While there are a few others, these two have evolved and emerged as probably the most widely deployed. We will look at each in a little more detail to understand its advantages and disadvantages.

ICP

ICP is a mechanism that allows caches to be configured in a hierarchical fashion. Caches understand who is the parent and who are their peers in this configuration. ICP allows a cache to communicate with its peer or parent if it does not have the content requested. This allows caches to make use of local or hierarchical content from other caches, rather than sending this information across the Internet. This maximizes a caching farms' hit rate and allows for sharing of content. A cache will not send out an ICP request to its neighbors if the content is local. If the content is not found, the cache will send an ICP request to its peers requesting a reply from them. If the content is still not found, the request is sent up the hierarchy until it is found or retrieved from the origin server. It is then sent to the original cache that serves it back to the user. It must be pointed out here that ICP adds an overhead to any request, as the caches first have to communicate using ICP, and then, if required, initiate an HTTP connection in order to retrieve the data. This might be acceptable in a small cache deployment, but can complicate matters in large, dispersed cache deployments.

WCCP

WCCP was developed by Cisco Systems and is used within routers and caches. A WCCP-enabled cache will signal a WCCP-enabled router, informing it of its IP address. When the router receives HTTP requests, it will automatically select a cache based on a hashing algorithm and forward the packet. This process is transparent to the user. On receipt of the packet, the cache will either serve the content or request it from the origin server. Using WCCP allows network administrators to deploy WCR seamlessly into the network. While this is an open protocol and has had many enhancements, there are a few aspects that often deter the network designers at high-performance Web sites.

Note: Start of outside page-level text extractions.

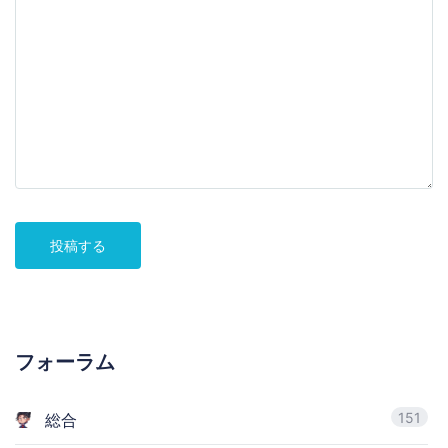
投稿する
フォーラム
151
総合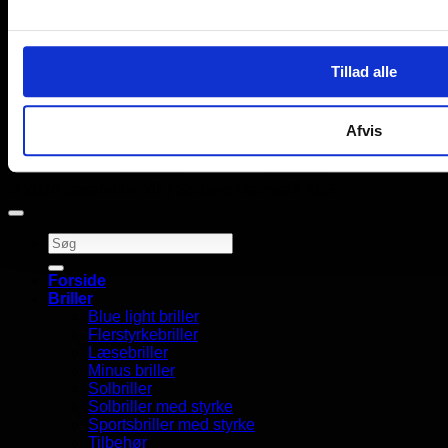
Tillad alle
Afvis
© 2026 læsebrillen.dk | Solberg Danmark ApS
Søg
efter:
Forside
Briller
Blue light briller
Flerstyrkebriller
Læsebriller
Minus briller
Solbriller
Solbriller med styrke
Sportsbriller med styrke
Tilbehør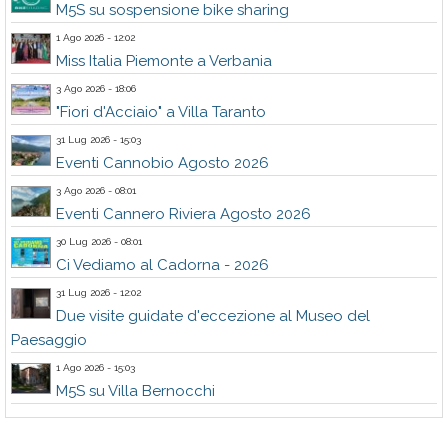
M5S su sospensione bike sharing
1 Ago 2026 - 12:02
Miss Italia Piemonte a Verbania
3 Ago 2026 - 18:06
"Fiori d'Acciaio" a Villa Taranto
31 Lug 2026 - 15:03
Eventi Cannobio Agosto 2026
3 Ago 2026 - 08:01
Eventi Cannero Riviera Agosto 2026
30 Lug 2026 - 08:01
Ci Vediamo al Cadorna - 2026
31 Lug 2026 - 12:02
Due visite guidate d'eccezione al Museo del
Paesaggio
1 Ago 2026 - 15:03
M5S su Villa Bernocchi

Placing additional overhead on software-based routers can heavily impact basic router functions such as updates, forwarding, and convergence times. In addition, routers might not be managed by the business and be in the control of an outsourcing provider.
Encapsulation of all packets between the router and the cache adds overhead to both devices.
Layer 7-based Web cache redirection is not possible.

While both these protocols offer a form of scalability and cache meshing or clustering, nothing beats using a content switch to provide load balancing of large cache farms without impacting performance of the cache or other key networking devices.